I bought a book: Starting a Cake Decorating Business from Home. It felt a bit silly buying a book about setting up something so specific, but I think it has saved me six months of research and I’d recommend it to anyone thinking of doing the same as me. I’ve already read it twice and while I have struggled with the ordering  – there’s a lot of jumping back and forth between chapters – it has helped me compile my to-do list of everything I need put in place before I even consider making cakes.

I have been trying to get my business hat on, and have written about half a business plan. It’s actually been a lot of fun writing a plan that’ll determine my future rather than one that’s for the business I’m employed by. I am grateful for my degree and years of writing strategies though; not sure I’d know where to start otherwise, even with my handy book. I’ve prioritised two things to focus on at the outset to keep it simple and not feel overwhelmed:

  1. A name
  2. SWOT analysis

I realise a business name isn’t necessarily a priority, but it’s one of the few things I can focus on while still finishing my old role, and I’ve also noticed that to do things like register my food business with the local council needs a name too.

Choosing a name has been affected by a couple of things; what is the market I want to be attracting and what names haven’t already been taken with websites and social media sites? I haven’t yet done vast planning around my target market but I do have an idea of where I want to get to. I’ve had amusing emails from friends with suggestions of names, and discussions about whether Bake to Work Mummy would also work as the business name. There are clearly benefits to using the same name for everything, but my personal feeling is that the name needs to convey the type of work and design I’ll be doing.
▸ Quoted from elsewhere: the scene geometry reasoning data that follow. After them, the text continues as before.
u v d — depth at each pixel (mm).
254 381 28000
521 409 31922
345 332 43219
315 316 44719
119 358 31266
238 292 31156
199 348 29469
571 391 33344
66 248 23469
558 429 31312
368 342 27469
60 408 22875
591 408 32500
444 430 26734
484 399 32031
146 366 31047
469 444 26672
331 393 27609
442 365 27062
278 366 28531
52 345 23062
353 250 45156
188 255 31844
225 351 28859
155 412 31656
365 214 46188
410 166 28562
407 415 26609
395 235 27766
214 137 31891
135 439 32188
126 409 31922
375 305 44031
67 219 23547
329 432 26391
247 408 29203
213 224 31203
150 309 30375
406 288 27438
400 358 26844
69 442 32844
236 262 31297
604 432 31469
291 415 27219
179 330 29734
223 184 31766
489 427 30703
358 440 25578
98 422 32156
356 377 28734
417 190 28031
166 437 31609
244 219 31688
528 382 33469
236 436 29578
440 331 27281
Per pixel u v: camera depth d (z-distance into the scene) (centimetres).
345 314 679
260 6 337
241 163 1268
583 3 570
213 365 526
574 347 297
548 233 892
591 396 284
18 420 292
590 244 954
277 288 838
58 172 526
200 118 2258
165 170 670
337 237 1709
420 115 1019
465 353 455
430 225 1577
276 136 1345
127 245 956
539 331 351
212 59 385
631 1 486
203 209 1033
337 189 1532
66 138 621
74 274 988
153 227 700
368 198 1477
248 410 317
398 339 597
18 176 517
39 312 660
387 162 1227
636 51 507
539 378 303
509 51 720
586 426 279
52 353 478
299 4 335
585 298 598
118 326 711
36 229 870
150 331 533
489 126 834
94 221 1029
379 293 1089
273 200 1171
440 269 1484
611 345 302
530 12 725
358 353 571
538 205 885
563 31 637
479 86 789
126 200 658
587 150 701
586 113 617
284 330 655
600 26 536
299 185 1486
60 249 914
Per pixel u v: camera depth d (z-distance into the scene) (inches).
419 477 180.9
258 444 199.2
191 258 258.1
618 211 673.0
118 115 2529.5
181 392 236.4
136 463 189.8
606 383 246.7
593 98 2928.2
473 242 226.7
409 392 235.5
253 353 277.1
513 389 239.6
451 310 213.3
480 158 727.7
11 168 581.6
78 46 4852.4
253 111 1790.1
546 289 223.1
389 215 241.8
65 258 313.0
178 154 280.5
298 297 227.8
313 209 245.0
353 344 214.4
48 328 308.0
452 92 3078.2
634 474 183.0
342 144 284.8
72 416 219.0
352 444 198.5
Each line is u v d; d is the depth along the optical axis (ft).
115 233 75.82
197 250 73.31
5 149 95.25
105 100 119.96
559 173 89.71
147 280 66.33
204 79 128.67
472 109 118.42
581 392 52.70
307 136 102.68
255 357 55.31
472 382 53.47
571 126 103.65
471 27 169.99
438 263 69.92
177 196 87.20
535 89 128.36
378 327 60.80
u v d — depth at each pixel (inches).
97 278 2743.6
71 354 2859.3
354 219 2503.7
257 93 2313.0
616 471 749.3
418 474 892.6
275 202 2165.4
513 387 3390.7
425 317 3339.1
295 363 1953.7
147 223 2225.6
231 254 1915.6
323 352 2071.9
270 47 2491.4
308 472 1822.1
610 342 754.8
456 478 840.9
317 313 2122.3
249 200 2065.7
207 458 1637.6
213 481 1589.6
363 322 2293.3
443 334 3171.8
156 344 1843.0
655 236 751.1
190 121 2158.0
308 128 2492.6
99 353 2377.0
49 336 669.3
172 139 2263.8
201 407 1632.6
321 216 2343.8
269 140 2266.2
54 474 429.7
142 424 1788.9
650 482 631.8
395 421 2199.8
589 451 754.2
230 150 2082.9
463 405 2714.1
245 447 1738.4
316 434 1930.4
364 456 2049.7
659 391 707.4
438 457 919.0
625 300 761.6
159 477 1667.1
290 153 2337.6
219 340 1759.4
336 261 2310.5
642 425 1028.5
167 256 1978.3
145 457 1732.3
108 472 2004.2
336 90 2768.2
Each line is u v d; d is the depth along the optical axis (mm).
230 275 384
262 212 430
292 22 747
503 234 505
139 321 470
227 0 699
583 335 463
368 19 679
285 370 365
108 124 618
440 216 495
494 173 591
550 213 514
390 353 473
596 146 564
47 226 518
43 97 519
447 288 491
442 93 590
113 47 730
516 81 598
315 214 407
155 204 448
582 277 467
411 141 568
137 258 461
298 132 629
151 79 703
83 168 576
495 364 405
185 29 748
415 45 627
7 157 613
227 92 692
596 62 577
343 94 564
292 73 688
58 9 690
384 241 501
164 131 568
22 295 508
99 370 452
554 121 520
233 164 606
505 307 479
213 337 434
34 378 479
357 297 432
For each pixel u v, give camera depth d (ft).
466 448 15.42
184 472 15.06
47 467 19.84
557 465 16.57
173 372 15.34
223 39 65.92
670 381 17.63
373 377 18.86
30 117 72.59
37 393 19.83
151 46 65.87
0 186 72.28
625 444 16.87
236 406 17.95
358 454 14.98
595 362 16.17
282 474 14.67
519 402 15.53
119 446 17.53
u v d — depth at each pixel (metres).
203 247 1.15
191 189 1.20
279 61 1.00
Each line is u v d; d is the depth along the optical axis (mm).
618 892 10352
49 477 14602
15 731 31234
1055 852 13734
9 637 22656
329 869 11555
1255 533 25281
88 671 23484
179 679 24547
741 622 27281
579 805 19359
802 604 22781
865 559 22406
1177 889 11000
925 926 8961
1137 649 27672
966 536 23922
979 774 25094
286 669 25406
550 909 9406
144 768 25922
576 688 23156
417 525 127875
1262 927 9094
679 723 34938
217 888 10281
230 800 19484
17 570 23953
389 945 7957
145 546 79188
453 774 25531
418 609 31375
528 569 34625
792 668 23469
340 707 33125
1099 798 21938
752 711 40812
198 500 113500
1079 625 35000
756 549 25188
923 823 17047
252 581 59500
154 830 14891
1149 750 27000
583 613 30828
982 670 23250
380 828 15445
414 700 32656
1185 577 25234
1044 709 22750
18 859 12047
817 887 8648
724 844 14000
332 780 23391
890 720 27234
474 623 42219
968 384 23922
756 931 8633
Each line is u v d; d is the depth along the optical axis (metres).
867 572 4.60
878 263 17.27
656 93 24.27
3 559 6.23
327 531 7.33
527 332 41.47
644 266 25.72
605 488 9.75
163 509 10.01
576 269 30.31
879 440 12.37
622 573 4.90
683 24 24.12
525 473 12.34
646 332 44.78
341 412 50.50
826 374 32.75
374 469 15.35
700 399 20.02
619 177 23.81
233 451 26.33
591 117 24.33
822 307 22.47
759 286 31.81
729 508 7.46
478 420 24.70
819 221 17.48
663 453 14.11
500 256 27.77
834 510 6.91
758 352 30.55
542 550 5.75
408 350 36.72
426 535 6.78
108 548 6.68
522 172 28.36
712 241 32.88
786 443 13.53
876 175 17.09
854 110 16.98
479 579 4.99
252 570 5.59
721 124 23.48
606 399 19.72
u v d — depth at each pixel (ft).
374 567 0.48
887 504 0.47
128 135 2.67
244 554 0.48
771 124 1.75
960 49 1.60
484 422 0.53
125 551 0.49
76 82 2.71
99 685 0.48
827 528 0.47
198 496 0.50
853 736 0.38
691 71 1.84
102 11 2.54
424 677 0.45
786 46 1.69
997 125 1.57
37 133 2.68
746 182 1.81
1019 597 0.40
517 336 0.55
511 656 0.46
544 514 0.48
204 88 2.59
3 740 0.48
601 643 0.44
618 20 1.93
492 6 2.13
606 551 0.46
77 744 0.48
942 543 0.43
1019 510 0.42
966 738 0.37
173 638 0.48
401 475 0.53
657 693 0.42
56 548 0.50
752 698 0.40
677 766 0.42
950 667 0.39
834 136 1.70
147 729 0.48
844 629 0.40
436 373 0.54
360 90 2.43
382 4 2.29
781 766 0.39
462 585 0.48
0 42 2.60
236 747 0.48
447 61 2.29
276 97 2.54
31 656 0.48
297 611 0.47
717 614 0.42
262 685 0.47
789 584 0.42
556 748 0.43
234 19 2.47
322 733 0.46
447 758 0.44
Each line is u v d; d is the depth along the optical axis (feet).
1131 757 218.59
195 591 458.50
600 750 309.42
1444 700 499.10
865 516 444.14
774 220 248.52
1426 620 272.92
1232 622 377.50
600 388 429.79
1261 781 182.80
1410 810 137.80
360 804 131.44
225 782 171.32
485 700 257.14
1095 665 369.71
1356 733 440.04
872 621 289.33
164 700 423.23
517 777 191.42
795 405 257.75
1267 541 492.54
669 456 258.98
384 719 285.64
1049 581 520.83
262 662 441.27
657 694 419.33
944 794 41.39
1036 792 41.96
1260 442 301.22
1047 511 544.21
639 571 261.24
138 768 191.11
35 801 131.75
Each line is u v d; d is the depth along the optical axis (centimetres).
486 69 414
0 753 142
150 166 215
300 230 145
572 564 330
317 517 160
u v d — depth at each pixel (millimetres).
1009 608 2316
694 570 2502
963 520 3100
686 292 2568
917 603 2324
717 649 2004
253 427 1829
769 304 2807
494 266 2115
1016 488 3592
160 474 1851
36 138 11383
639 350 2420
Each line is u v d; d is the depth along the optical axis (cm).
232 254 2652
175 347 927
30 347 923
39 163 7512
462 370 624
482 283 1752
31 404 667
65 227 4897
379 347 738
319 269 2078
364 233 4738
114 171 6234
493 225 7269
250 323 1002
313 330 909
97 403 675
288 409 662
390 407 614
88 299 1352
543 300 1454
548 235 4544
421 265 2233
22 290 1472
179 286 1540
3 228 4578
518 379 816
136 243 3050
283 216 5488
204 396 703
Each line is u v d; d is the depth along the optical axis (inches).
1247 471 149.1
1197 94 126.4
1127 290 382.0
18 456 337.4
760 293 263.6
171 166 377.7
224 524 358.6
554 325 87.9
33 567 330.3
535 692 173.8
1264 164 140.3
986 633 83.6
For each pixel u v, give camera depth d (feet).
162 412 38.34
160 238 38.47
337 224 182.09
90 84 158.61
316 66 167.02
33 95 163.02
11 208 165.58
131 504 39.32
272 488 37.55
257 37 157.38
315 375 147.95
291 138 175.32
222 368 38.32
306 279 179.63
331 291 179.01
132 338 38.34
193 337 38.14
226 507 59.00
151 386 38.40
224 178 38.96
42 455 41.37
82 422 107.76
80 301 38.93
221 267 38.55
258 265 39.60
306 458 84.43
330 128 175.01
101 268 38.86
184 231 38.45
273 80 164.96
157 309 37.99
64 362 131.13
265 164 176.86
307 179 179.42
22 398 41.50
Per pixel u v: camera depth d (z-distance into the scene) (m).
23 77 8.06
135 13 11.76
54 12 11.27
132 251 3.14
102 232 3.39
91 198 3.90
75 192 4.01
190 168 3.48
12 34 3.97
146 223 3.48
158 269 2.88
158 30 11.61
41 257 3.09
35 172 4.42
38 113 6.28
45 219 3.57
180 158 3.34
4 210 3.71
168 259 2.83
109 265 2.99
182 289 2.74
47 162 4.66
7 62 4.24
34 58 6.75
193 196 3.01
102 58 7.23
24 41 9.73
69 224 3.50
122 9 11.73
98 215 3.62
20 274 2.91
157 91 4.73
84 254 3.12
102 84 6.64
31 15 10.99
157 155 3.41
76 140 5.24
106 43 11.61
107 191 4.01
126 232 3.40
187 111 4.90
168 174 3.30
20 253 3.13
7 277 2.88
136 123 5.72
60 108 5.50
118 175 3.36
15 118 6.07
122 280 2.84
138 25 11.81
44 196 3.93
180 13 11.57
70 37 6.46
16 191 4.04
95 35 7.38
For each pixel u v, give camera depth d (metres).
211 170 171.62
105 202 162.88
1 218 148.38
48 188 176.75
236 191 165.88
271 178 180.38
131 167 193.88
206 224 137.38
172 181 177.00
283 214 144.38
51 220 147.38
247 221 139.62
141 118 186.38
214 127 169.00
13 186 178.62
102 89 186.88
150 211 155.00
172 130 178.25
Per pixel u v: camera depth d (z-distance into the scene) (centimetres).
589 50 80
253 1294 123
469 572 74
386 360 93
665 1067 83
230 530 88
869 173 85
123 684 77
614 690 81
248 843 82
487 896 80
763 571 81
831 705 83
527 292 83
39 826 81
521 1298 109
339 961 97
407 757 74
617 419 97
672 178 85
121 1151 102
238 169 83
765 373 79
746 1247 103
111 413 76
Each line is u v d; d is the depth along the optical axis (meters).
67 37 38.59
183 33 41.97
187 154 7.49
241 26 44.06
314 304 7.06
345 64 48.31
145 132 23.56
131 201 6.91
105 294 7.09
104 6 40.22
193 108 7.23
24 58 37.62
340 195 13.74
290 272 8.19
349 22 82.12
When I set up the blog, I’d already decided that ‘mum who bakes in her spare time’ wasn’t the image I wanted to portray with the business; this is just my side-project. So on to other ideas. Some of the most comedic include Cakey McCakeface, wemakeanycake.com and The Crusty Cookie. Who’d have thought the first two are already genuine company names?! We’ve been through every variation imaginable of Claire’s Bakery, Claire’s Little Cakery, and anything else related to cakes, bakes and Claire. And every name I liked, someone has already beaten me to it.

And then one day I struck gold. I found a name that conveys the high quality, bespoke service I’m aiming to offer. And better still, no one else seems to have thought of it (I’m not sharing it yet!). So I’ve set up the Facebook, Twitter and Instagram accounts, with the website soon to follow, to ensure I don’t suddenly lose out while returning my focus on the proper business set up.

First step here was to consider my strengths and weaknesses, as well as what’s happening in my local area. So my first step was to carry out a SWOT analysis. For those who don’t know, this is a simple and structured way of assessing internal and external factors that may affect a business, part of a business, or a product. It involves a considered look at the internal Strengths and Weaknesses alongside the external Opportunities and Threats.

Turns out the hubbie and I are a little sad and enjoyed spending ages doing the SWOT. Personal strengths and weaknesses were reasonably easy. I know what I can and can’t do when it comes to cake decorating, what my strengths are in terms of coming from a business background, and where I need to build more skills. There would be no point lying since the SWOT is going to inform the business choices I make going forward, so it’s futile pretending I’m not stubborn or messy.

Local competitors form both my opportunities and my threats, and have been easy to research as local Facebook parenting groups contain daily requests for cake makers. Key things I’ve spotted so far:
– The market is pretty saturated with at least ten recommendations every time someone makes a request;
– Quality across the market is mixed – I can spot 4/5 companies I feel stand out above the rest (I’ll be looking at them in more detail); and
– Looking at the stand out companies has already helped me identify where I might be able to fill some gaps in the local market as well as reassure me in terms of my planned offering.